TESTATE/ OR INTESTATE ESTATE

Probate Solicitor Letterkenny

TESTATE ESTATE

Where a person dies testate, they leave behind them a valid document, known as a Will. Their estate is then distributed in accordance with their Will, subject to any claims by a spouse or civil partner for a legal right share, or children under s117 of the Succession Act 1965. At this point the executors appointed under the Will shall take control of the estate.

INTESTATE ESTATE.

Where a person dies “intestate” they die without making a Will. The estate of an intestate is distributed in accordance with the provisions of whatever Act is in force at the date of their death. (Intestate Estate Act 1954 or Administration of Estates Act 1959 or Succession Act 1965)

The next of kin will generally be the person to extract the Grant of Letters of Administration, to probate the intestate estate.

The three most common types of Grants applied for are,

  1. Grant of Probate (where there is a Will)
  2. Grant of letters of Administration (no Will)
  3. Grant of Letters of Administration with Will Annexed (where a person dies having made a Will and a person other than the executor applies for the grant the grant will issue to the person entitled by law.

EXECUTOR/ ADMINISTRATOR’S ROLE

It is the duty of the Executor/ Administrator to administer the estate of the deceased in accordance with the terms of the Will or under the provisions of the Succession Act 1965.
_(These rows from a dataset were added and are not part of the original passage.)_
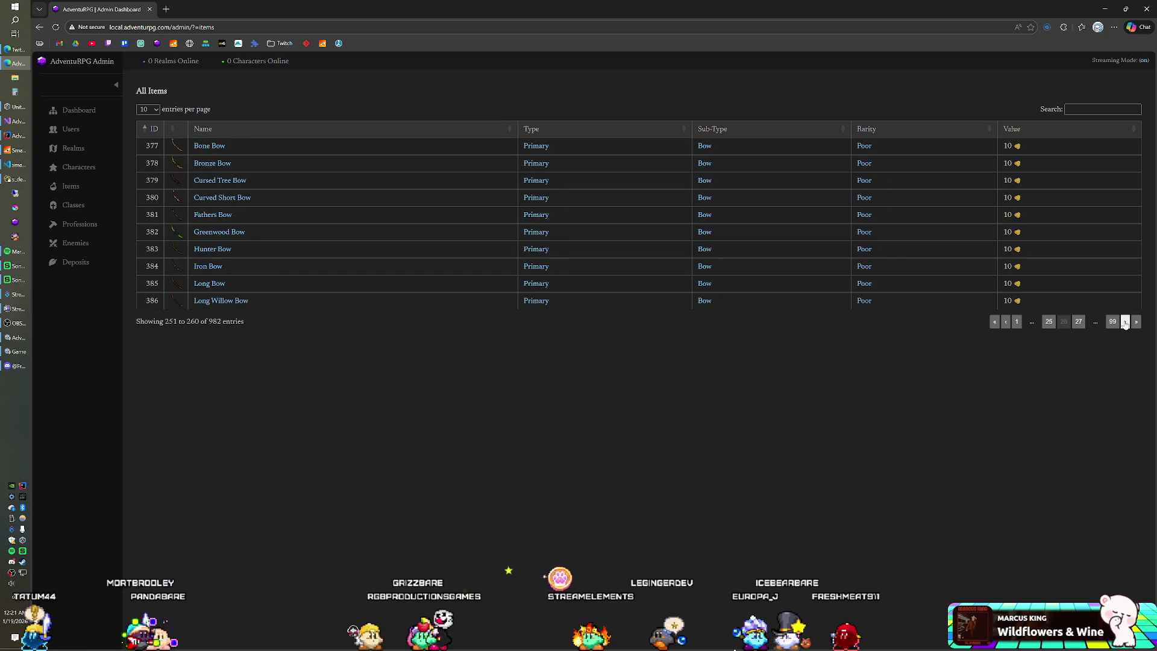
pyautogui.click(1124, 323)
pyautogui.click(1124, 324)
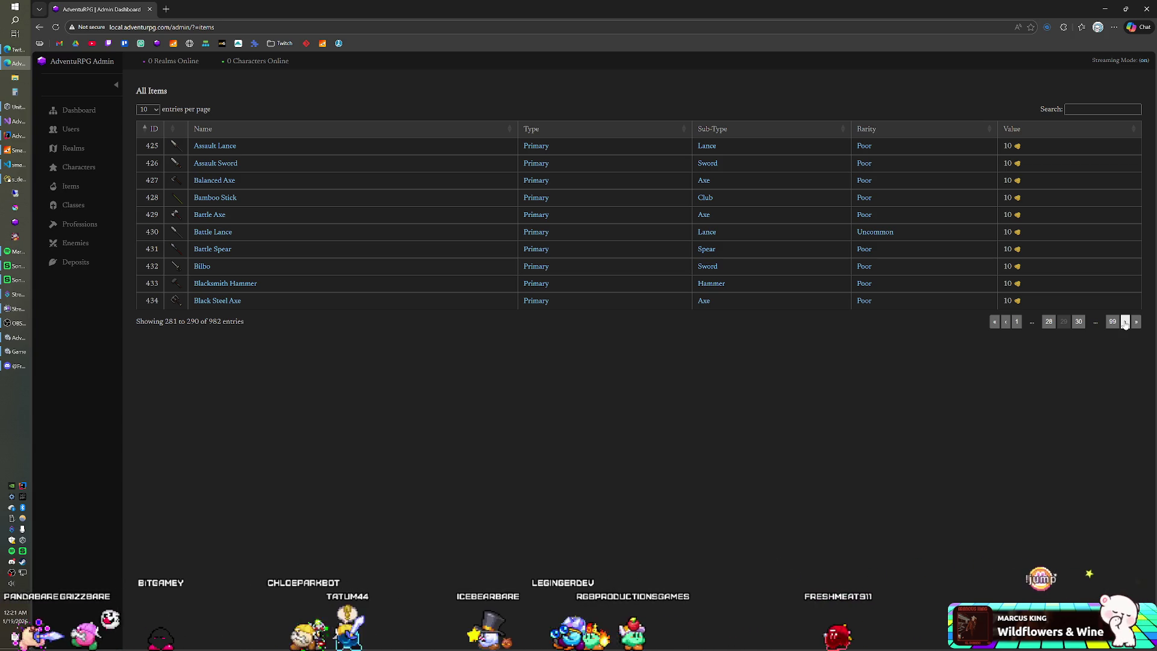
pyautogui.click(1124, 322)
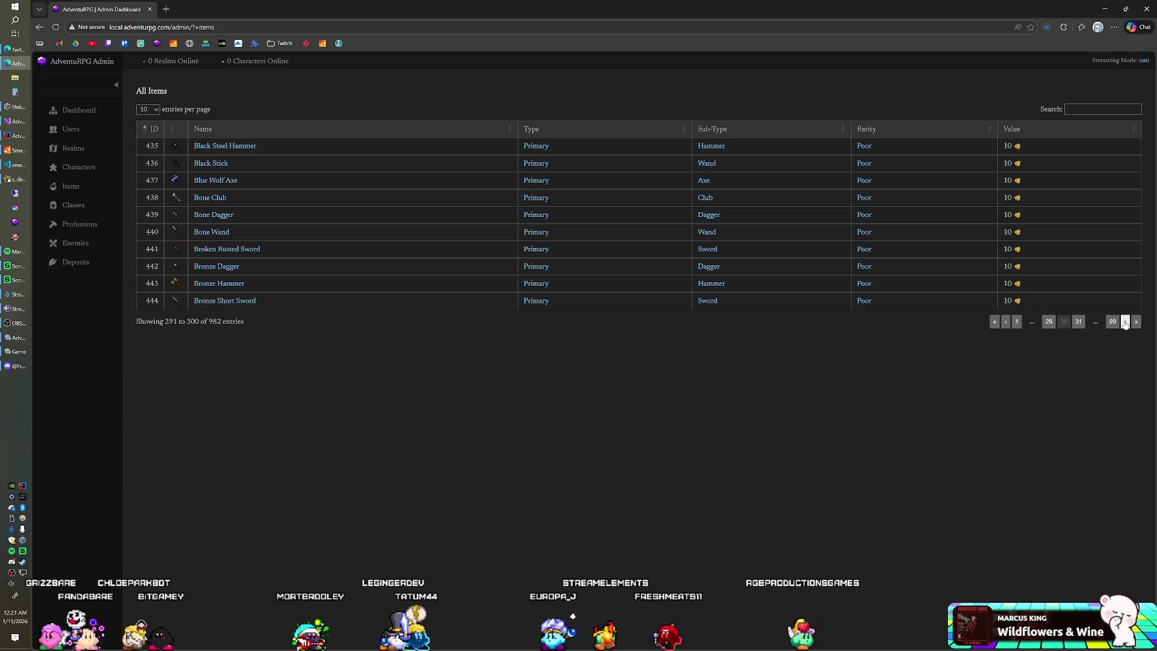
pyautogui.click(1125, 322)
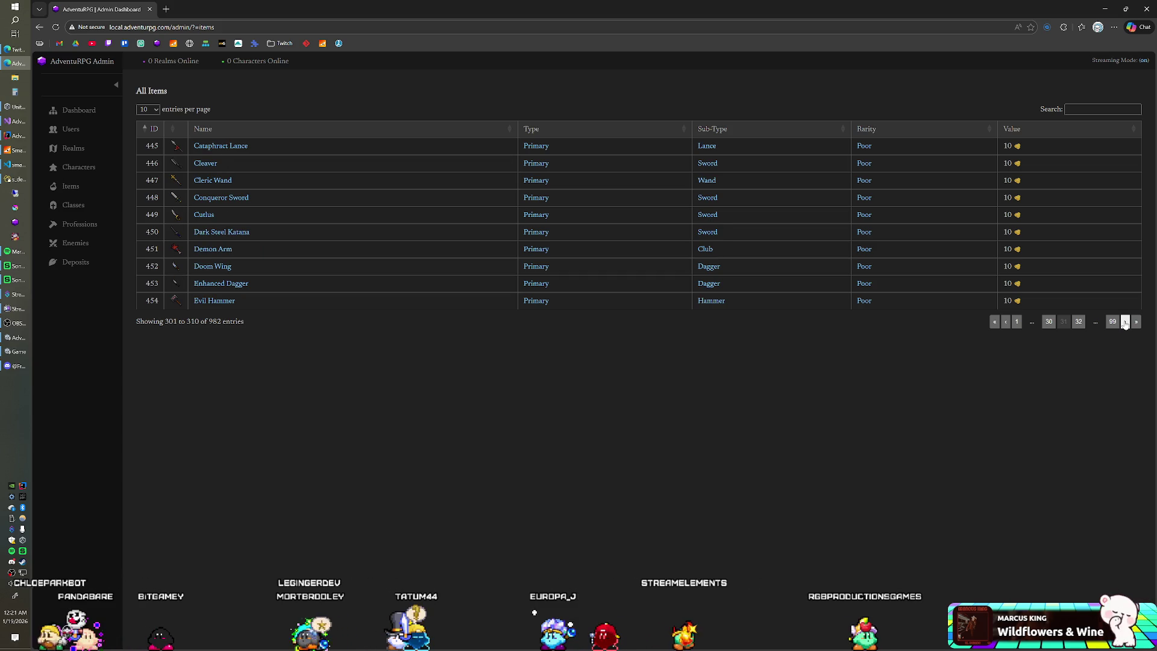
pyautogui.click(1124, 323)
These duties include, collecting the assets of the estate, extracting the grant, discharging the debts and distributing the assets of the estate to the beneficiaries.

WHERE TO LOCATE A WILL

Usually a testator will leave the original Will in the office of the solicitor where they made their Will.  The Will could also be located in the family home or it may be with a family member.

THE NEXT STEP

  1. Inform the financial Institution of the death of the deceased.
  2. Executor/ Administrator should collect the assets of the estate.
  3. Have the estate valued by a reputable valuer (all assets included)
  4. Look for a death Certificate
  5. Ascertain the details of the beneficiaries
  6. Insure the estate
  7. Instruct a solicitor

Once all assets of the estate are gathered your solicitor can apply to the Probate office for a Grant of Probate. The solicitor will prepare the necessary documents to extract a grant of probate and these documents shall be submitted along with the Original Will and the probate fees. These documents shall be examined by the Probate office thoroughly and if there is a problem the probate office shall have the documents corrected and resubmitted to the probate office.  Once all documents are in order a grant of probate will issue to the solicitors office and the solicitor then informs the executors/ administrators to have the estate distributed.

All debts and liabilities must first be paid out of the estate.  The executor/ administrators then distribute the estate in accordance with the Will to the beneficiaries.

Please note that where a beneficiary lives outside the estate, the solicitor is duty bond to retain their benefit under the will or intestacy until a tax return has been made to revenue commissioners, and any taxes due must be paid before the beneficiary receives their benefit.